AUFGABE:
Übertrage die Zeilen aller folgenden Einträge in eine JSON-Liste aus Zeichenketten, eine pro Zeile. Lass Leerzeilen und die Bilder weg.

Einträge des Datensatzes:
# # # #

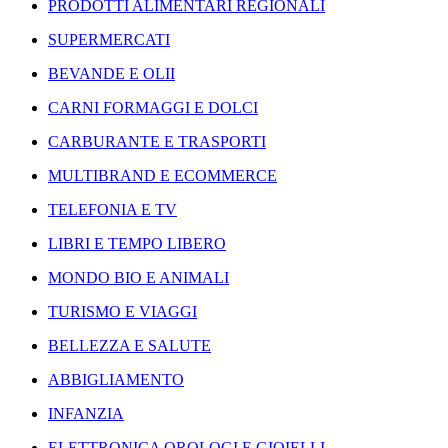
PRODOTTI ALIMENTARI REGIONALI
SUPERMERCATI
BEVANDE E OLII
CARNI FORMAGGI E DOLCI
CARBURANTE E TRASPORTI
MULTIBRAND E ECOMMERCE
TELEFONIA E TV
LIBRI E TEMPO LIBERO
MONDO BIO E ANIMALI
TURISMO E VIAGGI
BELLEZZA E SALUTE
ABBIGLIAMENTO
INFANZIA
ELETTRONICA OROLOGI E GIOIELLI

# # # #

ANTWORT:
[
  "PRODOTTI ALIMENTARI REGIONALI",
  "SUPERMERCATI",
  "BEVANDE E OLII",
  "CARNI FORMAGGI E DOLCI",
  "CARBURANTE E TRASPORTI",
  "MULTIBRAND E ECOMMERCE",
  "TELEFONIA E TV",
  "LIBRI E TEMPO LIBERO",
  "MONDO BIO E ANIMALI",
  "TURISMO E VIAGGI",
  "BELLEZZA E SALUTE",
  "ABBIGLIAMENTO",
  "INFANZIA",
  "ELETTRONICA OROLOGI E GIOIELLI"
]